*Material provided*:
▬▬▬

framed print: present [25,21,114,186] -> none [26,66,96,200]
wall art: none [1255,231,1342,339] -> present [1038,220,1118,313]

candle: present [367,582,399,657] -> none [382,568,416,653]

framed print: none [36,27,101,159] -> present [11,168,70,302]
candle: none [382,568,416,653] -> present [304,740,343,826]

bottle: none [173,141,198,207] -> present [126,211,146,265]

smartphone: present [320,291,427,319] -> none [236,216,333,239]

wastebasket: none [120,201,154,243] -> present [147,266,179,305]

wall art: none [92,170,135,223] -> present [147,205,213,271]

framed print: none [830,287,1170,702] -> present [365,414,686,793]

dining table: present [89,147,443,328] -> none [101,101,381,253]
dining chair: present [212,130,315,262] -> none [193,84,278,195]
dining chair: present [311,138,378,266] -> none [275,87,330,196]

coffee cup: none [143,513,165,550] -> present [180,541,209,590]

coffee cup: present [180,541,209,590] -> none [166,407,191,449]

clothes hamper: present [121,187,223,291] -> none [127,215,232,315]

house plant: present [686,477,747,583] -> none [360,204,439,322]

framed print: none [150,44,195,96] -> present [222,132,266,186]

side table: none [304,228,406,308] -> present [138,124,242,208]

▬▬▬

*What needs to be done*:
The response should be the listing above, limited to the lines between the one holding "wall art: none [92,170,135,223]" and the one holding "coffee cup: present", inclusive, reproduced exactly.

*Response*:
wall art: none [92,170,135,223] -> present [147,205,213,271]

framed print: none [830,287,1170,702] -> present [365,414,686,793]

dining table: present [89,147,443,328] -> none [101,101,381,253]
dining chair: present [212,130,315,262] -> none [193,84,278,195]
dining chair: present [311,138,378,266] -> none [275,87,330,196]

coffee cup: none [143,513,165,550] -> present [180,541,209,590]

coffee cup: present [180,541,209,590] -> none [166,407,191,449]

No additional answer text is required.